Sometimes used in research, a muscle biopsy is a small piece of muscle tissue that is surgically removed for diagnostic purposes. Usually a local anesthetic is injected at the site of the biopsy. The invasive procedure takes less than an hour and is performed in an outpatient setting. The muscle tissue is examined by a pathologist under the microscope to determine the nature of any abnormality, specifically whether it is a primary problem with the muscle, such as a muscular dystrophy or polymyositis, or a problem with the motor neuron causing a secondary muscle atrophy, as with poliomyelitis (see Pathology).

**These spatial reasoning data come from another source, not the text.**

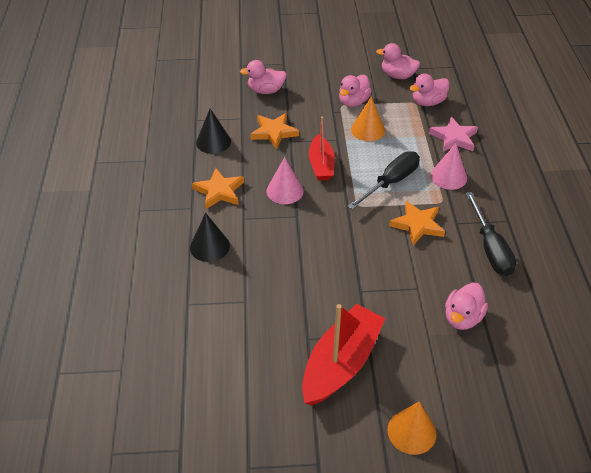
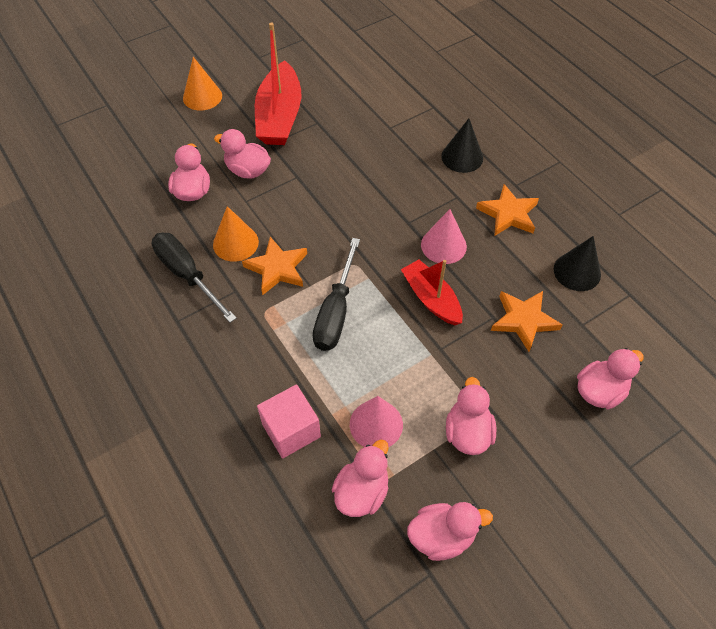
camera: 150 degrees right, 10 degrees up
orange cone [351,96,385,141] -> orange cone moved to [213,206,259,262]
pink star [429,116,478,152] -> pink cube [257,384,321,459]
pink cone [431,143,467,190] -> pink cone moved to [350,396,403,447]
none -> pink duck [214,129,271,179]

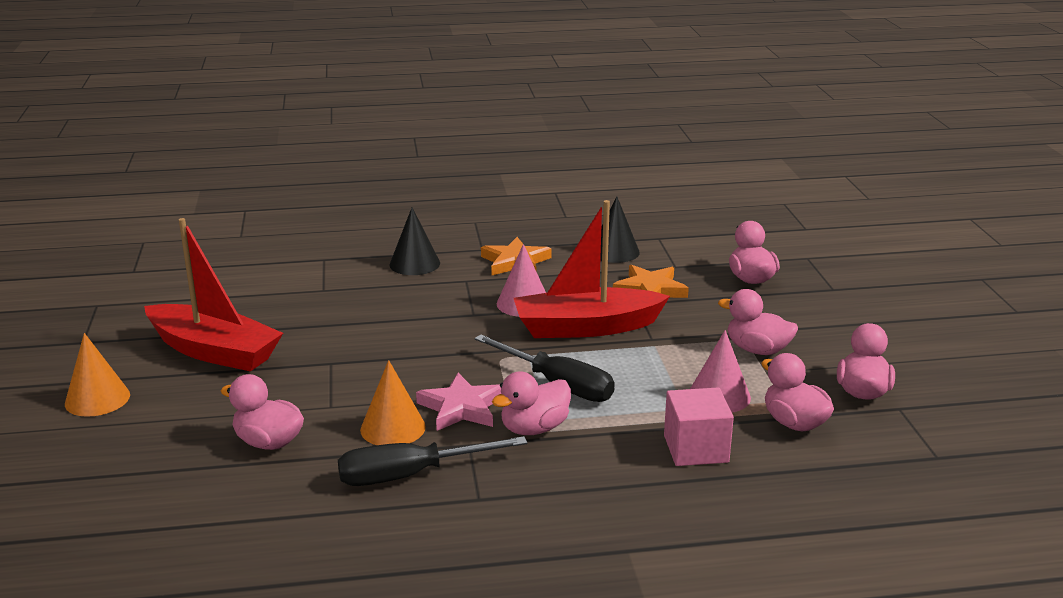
camera: 65 degrees left, 30 degrees down
pink duck [214,129,271,179] -> pink duck moved to [492,371,571,435]
orange star [242,237,307,295] -> pink star [416,373,501,431]
red boat [401,259,463,325] -> red boat [514,200,670,338], size x1.58

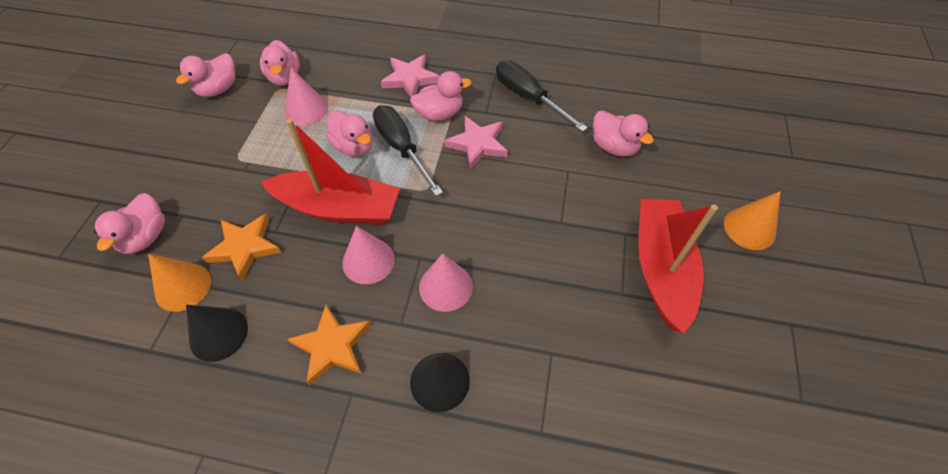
camera: 160 degrees left, 30 degrees up
red boat [144,218,283,372] -> red boat turned 45 degrees clockwise [638,199,718,334]
black screwdriver [338,436,527,486] -> black screwdriver turned 135 degrees counterclockwise [496,60,588,132]
orange cone [360,360,426,445] -> orange cone moved to [148,254,211,312]
pink cube [664,387,734,466] -> none
pink duck [718,289,798,355] -> pink duck moved to [326,110,373,157]
none -> pink star [381,55,440,97]
none -> pink cone [419,253,473,312]

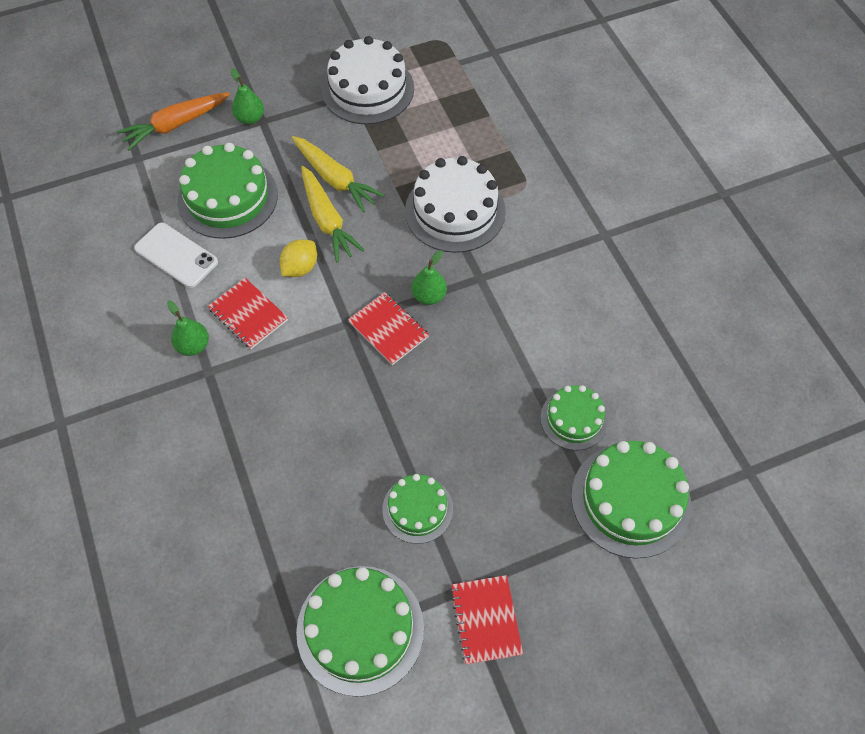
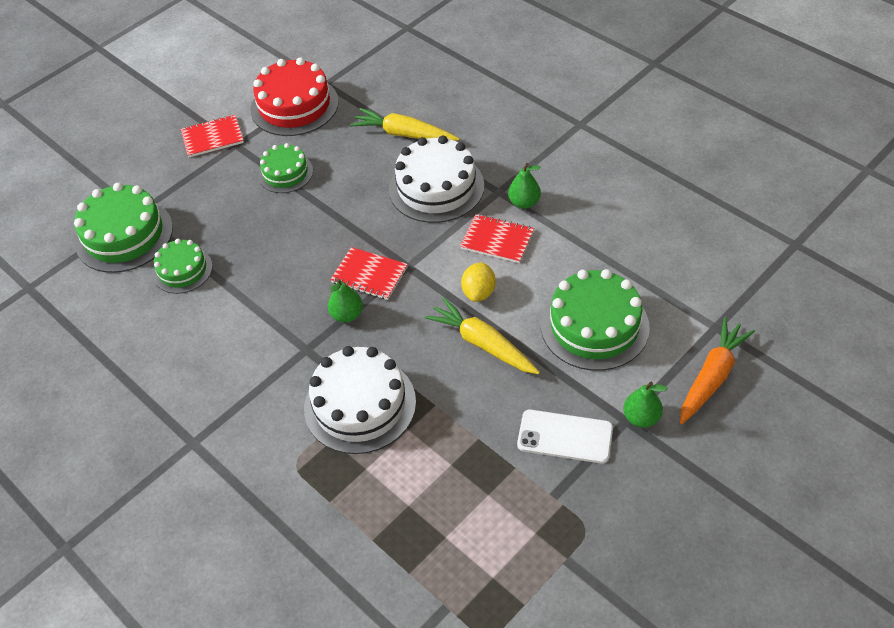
camera: 160 degrees right, 10 degrees down
white phone [134,223,218,288] -> white phone moved to [517,410,613,464]
yellow carrot [292,136,385,213] -> yellow carrot moved to [350,108,459,141]
green cake [296,566,424,697] -> red cake [251,57,339,136]
white cake [321,36,414,124] -> white cake moved to [389,135,484,223]
red notebook [450,575,523,665] -> red notebook turned 75 degrees counterclockwise [181,115,244,157]

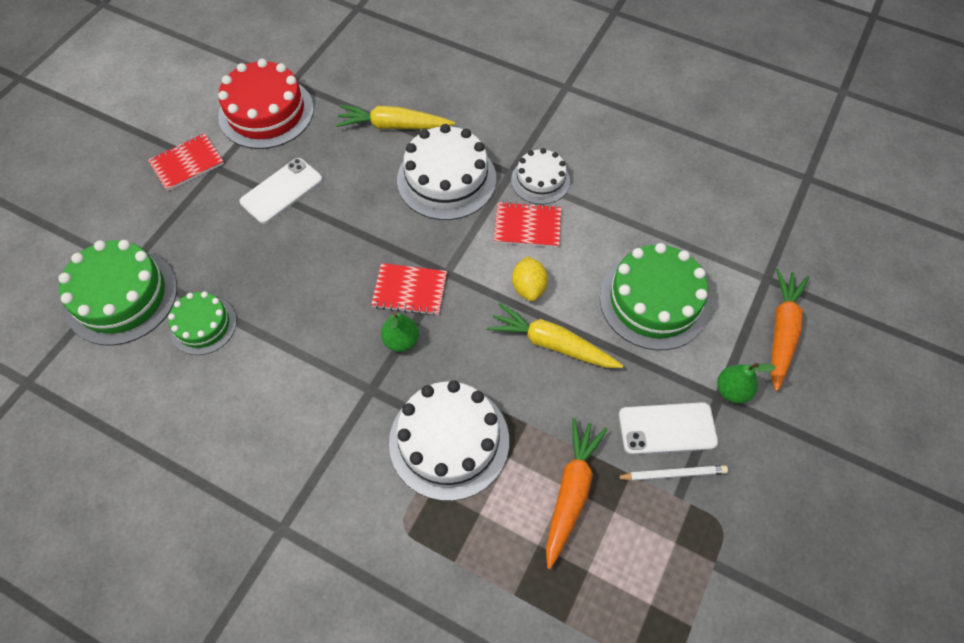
camera: 20 degrees left, 10 degrees up
green cake [258,143,313,193] -> white phone [239,158,323,224]
green pear [508,163,541,209] -> white cake [511,148,570,205]
none -> orange carrot [546,418,608,569]
none -> white pencil [615,465,728,481]

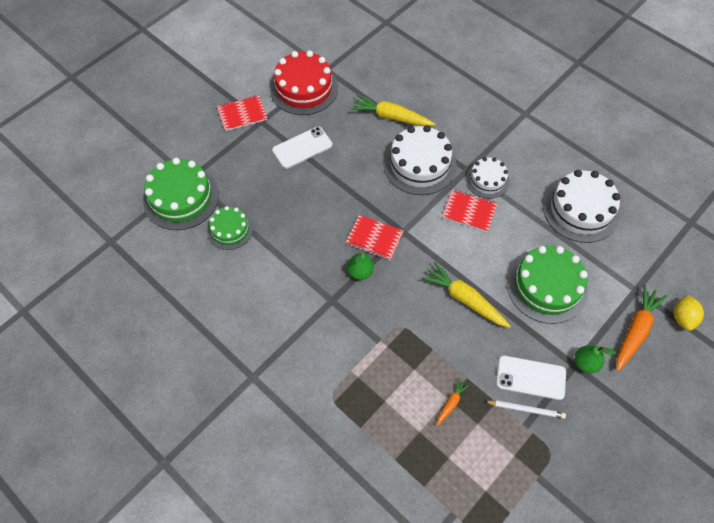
camera: 15 degrees right, 0 degrees up
white cake [389,380,509,501] -> white cake moved to [543,170,620,243]
yellow lemon [512,256,548,301] -> yellow lemon moved to [674,295,704,331]
orange carrot [546,418,608,569] -> orange carrot [436,378,470,426], size x0.51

A muscle fiber that has lost its motor neuron innervation months earlier appears as “nuclear bags” in biopsy. One that has recently lost its innervation displays intermediate (muscle fiber) atrophy. Biopsies of post-polio muscle show large numbers of nuclear bags (some from the original illness) and isolated atrophic muscle fibers. These isolated fibers indicate that the terminal axons are degenerating, not the motor neuron. Degeneration of the motor neurons would be indicated by whole sections of the muscle undergoing atrophy at the same time (Trojan & Cashman, 1996).

Reference

Trojan, D.A., & Cashman, N.R. (1996). Current trends in post-poliomyelitis syndrome. New York, NY: Milestone Medical Communications.